Lets look at the VHDL code for the above design:

Halfadder:-

library IEEE;
use IEEE.STD_LOGIC_1164.ALL;

entity halfadder is
  port (a : in std_logic;
b : in std_logic;
sum : out std_logic;
carry : out std_logic
);
end halfadder;

architecture behavior of halfadder is

begin

sum <= a xor b;
carry <= (a and b);

end;

Fulladder:-

library IEEE;
use IEEE.STD_LOGIC_1164.ALL;

entity fulladder is
  port (a : in std_logic;
b : in std_logic;
cin : in std_logic;
sum : out std_logic;
carry : out std_logic
);
end fulladder;

architecture behavior of fulladder is

begin

sum <= a xor b xor cin;
carry <= (a and b) or (cin and (a xor b));

end;

Design 3 - (Gatelevel code for design 2):-

library IEEE;
use IEEE.STD_LOGIC_1164.ALL;

entity num_ones is
  Port ( A : in  STD_LOGIC_VECTOR (15 downto 0);
ones : out  STD_LOGIC_VECTOR (4 downto 0));
end num_ones;

architecture Behavioral of num_ones is

component fulladder is
  port (a : in std_logic;
b : in std_logic;
cin : in std_logic;
sum : out std_logic;
carry : out std_logic
);
end component;

component halfadder is
  port (a : in std_logic;
b : in std_logic;
sum : out std_logic;
carry : out std_logic
);
end component;

signal S,C : std_logic_vector(17 downto 0);

begin

fa0 : fulladder port map(A(0),A(1),A(2),S(0),C(0));
fa1 : fulladder port map(A(3),A(4),A(5),S(1),C(1));
fa2 : fulladder port map(A(6),A(7),A(8),S(2),C(2));
fa3 : fulladder port map(A(9),A(10),A(11),S(3),C(3));
fa4 : fulladder port map(A(12),A(13),A(14),S(4),C(4));

fa5 : fulladder port map(S(0),S(1),S(2),S(5),C(5));
fa6 : fulladder port map(S(3),S(4),A(15),S(6),C(6));
fa7 : fulladder port map(C(0),C(1),C(2),S(7),C(7));
ha8 : halfadder port map(C(3),C(4),S(8),C(8));

ha9 : halfadder port map(S(5),S(6),S(9),C(9));
ha10 : halfadder port map(S(7),S(8),S(10),C(10));
ha11 : halfadder port map(C(5),C(6),S(11),C(11));
ha12 : halfadder port map(C(7),C(8),S(12),C(12));

fa13 : fulladder port map(S(10),S(11),C(9),S(13),C(13));
fa14 : fulladder port map(S(12),C(10),C(11),S(14),C(14));

ha15 : halfadder port map(S(14),C(13),S(15),C(15));
ha16 : halfadder port map(C(12),C(14),S(16),C(16));

ha17 : halfadder port map(S(16),C(15),S(17),C(17));

ones <= C(17) & S(17) & S(15) & S(13) & S(9); --final output assignment.

end Behavioral;

Testbench code:-

LIBRARY ieee;
USE ieee.std_logic_1164.ALL;

ENTITY tb_ones IS
END tb_ones;

ARCHITECTURE behavior OF tb_ones IS

  COMPONENT num_ones_for
  PORT(
A : IN  std_logic_vector(15 downto 0);
ones : OUT  std_logic_vector(4 downto 0)
  );
  END COMPONENT;

signal A : std_logic_vector(15 downto 0) := (others => '0');
signal ones : std_logic_vector(4 downto 0);

BEGIN

  -- Instantiate the Unit Under Test (UUT)
uut: num_ones_for PORT MAP (
A => A,
ones => ones
  );

  -- Stimulus process
stim_proc: process
begin
A <= X"FFFF"; wait for 100 ns;
A <= X"F56F";   wait for 100 ns;
A <= X"3FFF";   wait for 100 ns;
A <= X"0001";   wait for 100 ns;
A <= X"F10F";   wait for 100 ns;
A <= X"7822";   wait for 100 ns;
A <= X"7ABC";   wait for 100 ns;
  wait;
end process;

END;

As you can see the code looks much more complicated for Design 3. Is it worth the effort?
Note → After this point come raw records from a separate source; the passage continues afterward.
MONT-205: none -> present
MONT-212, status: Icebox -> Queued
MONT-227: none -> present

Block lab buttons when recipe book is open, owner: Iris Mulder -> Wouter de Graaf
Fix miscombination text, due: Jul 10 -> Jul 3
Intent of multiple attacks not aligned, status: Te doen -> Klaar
I would say no. I would say, we can stop at Design 2. See the table below to see how the performance have improved.

Comparison:-

Name of Design	Combination delay	Number of Slice LUT’s used
Design 1	5.632 ns	47
Design 2	3.330 ns	25
Design 3	3.160 ns	21

As you can see Design 2 is much better than Design 1. But the performance of Design 3 compared to Design 2 is not so different. Therefore I conclude that it doesn't make sense to do all the effort.